Saturday, 30 March 2013

The grass was greener

It is insightful, to note that the amount of generated this year will be equivalent to the amount of data generated over the last two years which was equivalent to the amount of data generated over the last ten. Big data, therefore, now follows an almost exponential curve, and will continue to do so for the next couple of years at least.

The question that I would put to you(not that you'd be interested much) is where would it stop? And lets take the Wikipedia as an example. Yes, articles measuring the size of Wikipedia abound, and indeed, if the whole of the pedia were to be printed and put in a library(and yes, no one would do this), it would not only occupy the whole library but probably spill out onto the streets as well.  The key thing here is to remember that it's not the growth in absolute terms that's important, but the rate of growth, and if you'd look at the nicely shaped graph alongside, you would know that the rate of growth has decreased over the past few years. Yes you could differentiate the damn thing over x, take tangents and do a belly rub on your snoring Persian cat. But the truth of the matter is, there's only so much knowledge that we can encompass. And only so much knowledge that we would be able to convert into data.

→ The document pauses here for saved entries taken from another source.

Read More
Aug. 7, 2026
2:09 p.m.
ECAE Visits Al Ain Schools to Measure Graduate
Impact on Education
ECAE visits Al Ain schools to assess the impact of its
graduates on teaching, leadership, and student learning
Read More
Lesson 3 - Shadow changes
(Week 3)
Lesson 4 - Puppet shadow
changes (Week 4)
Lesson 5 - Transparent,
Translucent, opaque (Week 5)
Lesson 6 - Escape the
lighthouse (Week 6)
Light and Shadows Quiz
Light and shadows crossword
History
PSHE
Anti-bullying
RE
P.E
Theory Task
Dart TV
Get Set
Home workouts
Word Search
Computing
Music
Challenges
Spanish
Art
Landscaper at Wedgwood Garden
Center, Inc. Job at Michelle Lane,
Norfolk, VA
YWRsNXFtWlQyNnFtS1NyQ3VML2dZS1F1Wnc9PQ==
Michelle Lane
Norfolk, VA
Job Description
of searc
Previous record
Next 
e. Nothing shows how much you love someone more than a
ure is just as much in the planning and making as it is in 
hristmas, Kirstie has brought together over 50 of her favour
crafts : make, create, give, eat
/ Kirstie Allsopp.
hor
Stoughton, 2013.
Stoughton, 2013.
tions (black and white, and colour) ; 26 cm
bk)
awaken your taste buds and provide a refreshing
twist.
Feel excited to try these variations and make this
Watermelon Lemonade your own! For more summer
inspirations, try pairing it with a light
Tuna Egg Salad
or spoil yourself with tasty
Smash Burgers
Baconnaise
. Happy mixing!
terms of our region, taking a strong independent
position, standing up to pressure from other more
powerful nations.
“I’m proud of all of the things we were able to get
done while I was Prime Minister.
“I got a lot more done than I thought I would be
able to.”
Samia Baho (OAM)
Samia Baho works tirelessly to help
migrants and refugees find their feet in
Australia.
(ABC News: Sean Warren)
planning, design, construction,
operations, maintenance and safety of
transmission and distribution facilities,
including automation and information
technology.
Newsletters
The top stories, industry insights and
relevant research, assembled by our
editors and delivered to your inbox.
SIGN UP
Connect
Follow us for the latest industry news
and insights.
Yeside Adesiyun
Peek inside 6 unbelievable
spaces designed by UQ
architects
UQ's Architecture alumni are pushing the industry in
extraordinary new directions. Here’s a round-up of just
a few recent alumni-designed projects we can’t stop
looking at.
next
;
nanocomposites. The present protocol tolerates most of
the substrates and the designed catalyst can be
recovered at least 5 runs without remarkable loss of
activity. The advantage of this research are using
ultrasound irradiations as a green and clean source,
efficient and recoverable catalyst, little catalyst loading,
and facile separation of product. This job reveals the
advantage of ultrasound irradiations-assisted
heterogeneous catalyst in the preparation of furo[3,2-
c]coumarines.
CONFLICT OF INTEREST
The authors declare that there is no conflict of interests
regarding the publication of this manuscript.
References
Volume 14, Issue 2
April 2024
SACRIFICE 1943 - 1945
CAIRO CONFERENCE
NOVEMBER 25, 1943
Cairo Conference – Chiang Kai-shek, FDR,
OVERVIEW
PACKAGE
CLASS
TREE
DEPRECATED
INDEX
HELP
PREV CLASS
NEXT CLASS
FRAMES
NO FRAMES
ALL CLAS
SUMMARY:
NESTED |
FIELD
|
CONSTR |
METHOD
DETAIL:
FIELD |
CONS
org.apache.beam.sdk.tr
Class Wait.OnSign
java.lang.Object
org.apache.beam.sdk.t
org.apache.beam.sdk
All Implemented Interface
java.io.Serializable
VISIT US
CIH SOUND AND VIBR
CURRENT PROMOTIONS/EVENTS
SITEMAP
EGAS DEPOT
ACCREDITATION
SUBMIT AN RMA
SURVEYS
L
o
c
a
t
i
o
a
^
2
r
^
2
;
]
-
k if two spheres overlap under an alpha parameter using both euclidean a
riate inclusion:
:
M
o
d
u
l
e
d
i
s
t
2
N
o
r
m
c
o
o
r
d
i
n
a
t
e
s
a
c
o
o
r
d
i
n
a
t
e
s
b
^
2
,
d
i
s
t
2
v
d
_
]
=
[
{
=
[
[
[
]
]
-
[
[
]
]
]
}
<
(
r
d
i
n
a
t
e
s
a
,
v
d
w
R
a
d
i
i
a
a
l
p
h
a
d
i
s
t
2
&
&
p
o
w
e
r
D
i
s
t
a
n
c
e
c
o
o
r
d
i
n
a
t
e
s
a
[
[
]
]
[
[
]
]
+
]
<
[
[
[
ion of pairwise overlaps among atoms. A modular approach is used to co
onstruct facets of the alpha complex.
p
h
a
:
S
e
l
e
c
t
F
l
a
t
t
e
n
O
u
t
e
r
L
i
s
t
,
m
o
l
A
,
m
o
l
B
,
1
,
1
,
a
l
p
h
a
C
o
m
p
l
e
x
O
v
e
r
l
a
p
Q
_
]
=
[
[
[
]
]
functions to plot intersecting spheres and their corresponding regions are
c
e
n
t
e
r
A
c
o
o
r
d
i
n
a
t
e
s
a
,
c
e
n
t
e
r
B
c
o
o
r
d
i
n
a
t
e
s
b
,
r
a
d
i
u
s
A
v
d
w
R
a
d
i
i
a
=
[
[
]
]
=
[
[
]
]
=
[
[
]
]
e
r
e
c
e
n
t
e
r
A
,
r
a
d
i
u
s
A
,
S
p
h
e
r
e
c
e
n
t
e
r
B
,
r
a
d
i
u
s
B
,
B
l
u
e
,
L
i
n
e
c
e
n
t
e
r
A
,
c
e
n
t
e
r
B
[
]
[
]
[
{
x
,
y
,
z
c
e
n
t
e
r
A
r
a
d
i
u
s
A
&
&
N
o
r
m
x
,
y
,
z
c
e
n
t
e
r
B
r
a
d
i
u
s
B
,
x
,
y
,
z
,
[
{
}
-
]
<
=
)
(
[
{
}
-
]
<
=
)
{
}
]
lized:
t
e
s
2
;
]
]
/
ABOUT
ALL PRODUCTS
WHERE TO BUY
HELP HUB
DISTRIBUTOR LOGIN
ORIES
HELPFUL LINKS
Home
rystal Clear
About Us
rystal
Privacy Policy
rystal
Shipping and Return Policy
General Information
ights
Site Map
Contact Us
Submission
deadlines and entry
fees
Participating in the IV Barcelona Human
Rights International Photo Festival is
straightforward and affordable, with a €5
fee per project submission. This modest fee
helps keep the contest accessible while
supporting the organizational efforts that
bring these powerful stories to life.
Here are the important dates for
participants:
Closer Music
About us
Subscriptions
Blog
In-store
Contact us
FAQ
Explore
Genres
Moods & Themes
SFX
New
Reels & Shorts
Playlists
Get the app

So, is the amount of user generated content going to dwindle in the next couple of years. Yes, and no. Now while the explosion is probably soon going to be behind us, it is the amount of storage space which is going to increase. And as it does, it is going to become cheaper and easier to access that storage. You see, once the storage space increases(nanotech, newer ways to store data, removal of limitations regarding magnetic devices) it would be a catalyst to greater file size. The same amount of information would then be packed into a much larger area, and thus while the amount of user generated content might hold steady for the next few years after the boom, the size of the same would surely go on increasing. And increasing. And yes, some more.

What this means is that we should see the golden age of the hardware and networking giants soon, as well as the user generated content aggregation apps of this world. If I had the money, I'd probably open up a huge datacenter somewhere in a country like ours, mostly a deserted location with plenty of electricity available. And then charge people by the hour to use it. Strangely enough, it wouldn't be of much use to me very soon, as all of the storage devices we currently use would be obsoleted in a couple of years anyhow. The easy thing is prediction and the tough part is the ability to act on that prediction.

So its probably not the datacenters you should bet on, but the people providing the infrastructure for that data center. Technology keeps changing, but the demand for storage can only keep rising. The grass will always be greener on the other side of the great technology divide.